§ **PROBLEM**: Reproduce the material word for word, from its beginning through the line that contains "Time indicated: 11.13", both ends included. Leave the pictures out of your answer.

§ **EXERCISE MATERIALS**:
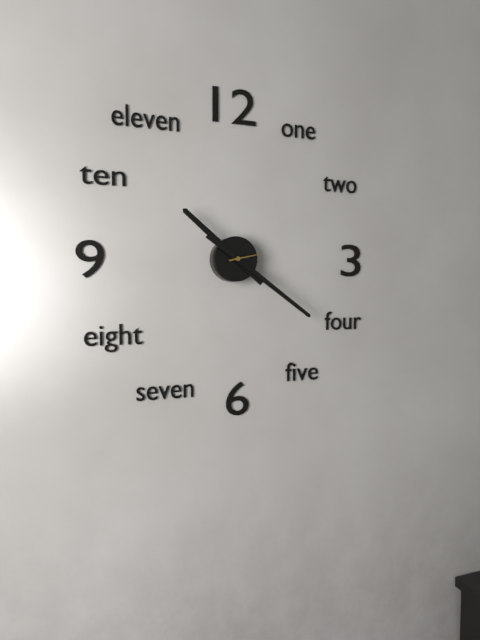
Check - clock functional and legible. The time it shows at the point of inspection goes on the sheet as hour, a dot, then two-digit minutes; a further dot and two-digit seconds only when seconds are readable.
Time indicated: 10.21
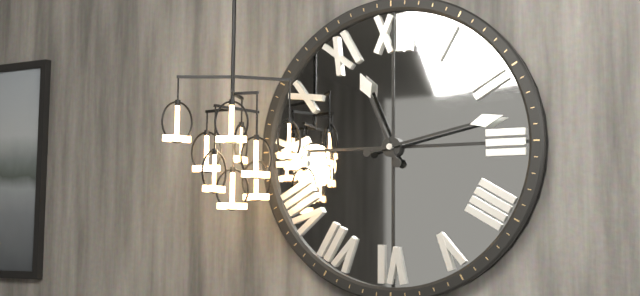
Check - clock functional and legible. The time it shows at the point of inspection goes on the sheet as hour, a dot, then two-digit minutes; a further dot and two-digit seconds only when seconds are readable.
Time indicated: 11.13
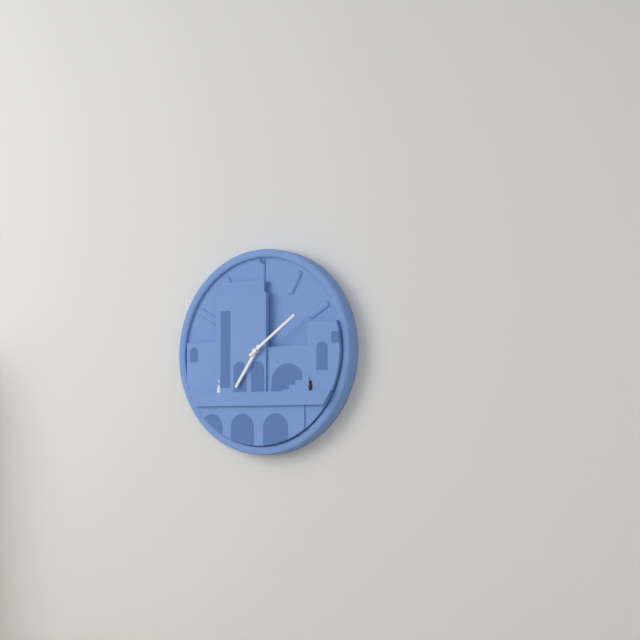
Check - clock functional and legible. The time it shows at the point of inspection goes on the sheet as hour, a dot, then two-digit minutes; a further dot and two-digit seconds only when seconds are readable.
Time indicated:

§ **EXERCISE ANSWER**:
Check - clock functional and legible. The time it shows at the point of inspection goes on the sheet as hour, a dot, then two-digit minutes; a further dot and two-digit seconds only when seconds are readable.
Time indicated: 10.21
Check - clock functional and legible. The time it shows at the point of inspection goes on the sheet as hour, a dot, then two-digit minutes; a further dot and two-digit seconds only when seconds are readable.
Time indicated: 11.13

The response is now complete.